Illustrating his versatility, post retirement, he also became a gourmet cook bringing his perfectionist attitude to make a range of marmalades, jams, jellies, pickles, sauces, kebabs, biryani, Sandesh, other Bengali sweets and numerous other dishes. He also was a keen photographer, inveterate traveller and lover of nature and he indulged in these passions with gusto. Cmde VK Sharma another of his Flag Lieutenants says of him “He was a true Indian at heart, and for all the time he had spent in Britain, he retained the native charm in his accent and way of life in general”. Vice Adm MP Awati, a navy legend himself, described AKC to this author as ‘a giant of a man, most bright and with an endearing Bengali accent”.
To come back to the beginning, AKC will be remembered above all and most fondly for his plans paper at the dawn of independence and for his stewardship of the Navy at a crucial juncture in the sixties. As VAdm Krishnan sagely reminds us “although such exercises as planning come naturally to us in present day, at that period of time we were venturing forth into uncharted waters. And yet they were able to bring out an ambitious document, led by AKC, because ‘we were clear in our minds that the Indian Ocean was no longer a British lake…. India occupied a position of strategic pre-eminence in the vast ocean of her name. The use of this ocean without let or hindrance was vital not only to our economy but our every existence as a free country”.

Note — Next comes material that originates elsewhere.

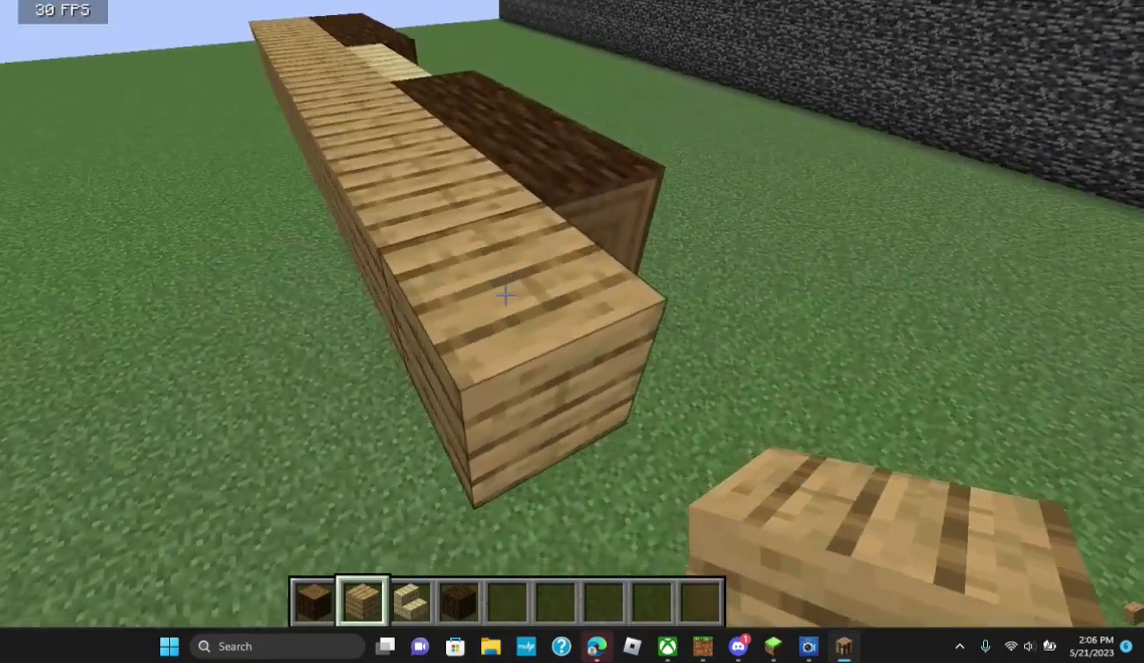
{"keys": [], "mouse": [], "events": [[200, "w", "down"], [300, "w", "up"]]}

Lest it be concluded that he was revered only by the earlier generation of officers It is interesting to read what his biographer Cmde AP Golaya, an officer of recent vintage, commissioned in the eighties, has to say about him. Golaya confesses to being a sceptic and not wanting to be taken in by the halo effect of the Admiral. And yet about AKC’s prescience he says “His foresight was immediately apparent. Much of what he had written may seem obvious, even trivial, today. The beauty is that it was written decades back. The fact that it should seem obvious today adds, not detracts, from its value…. The precise nature of the man is apparent when reading his work….. We, in the Navy, need to discover AKC – and many others like him who shaped not only the Indian Navy but also the naval thought process as we know it today.” In fact, as Golaya brings out, on a range of issues as diverse as importance of maritime trade, exploitation of oceans for economic reasons (today often used in context of Blue Economy), maritime diplomacy, use of satellites for oceanic surveillance and meteorological and hydrological ocean phenomenon, AKC could gaze far into the future and predict their possible impact.
AKC passed away on 06 Aug 2001. His foresight, vision, intellectual depth, range of interests, planning ability and steadfastness in the face of challenges mark him out as truly one of the great Indians and maritime heroes. However, he was more than that. Beyond a mere listing of his many attributes and achievements is the acknowledgement that he was the architect of modern Indian Navy. A true renaissance man with eclectic interests and passions, he would in the opinion of this author occupy the same place as Homi Bhabha, Vikram Sarabhai, Satish Dhawan, MS Swaminathan as a leader par excellence, pioneer and builder of modern India. Let us doff our caps in tribute to AKC. The Independence Day is an apt occasion to reflect on and celebrate his legacy.
Cmde Srkiant Kesnur is a serving Navy officer with interest in contemporary naval history.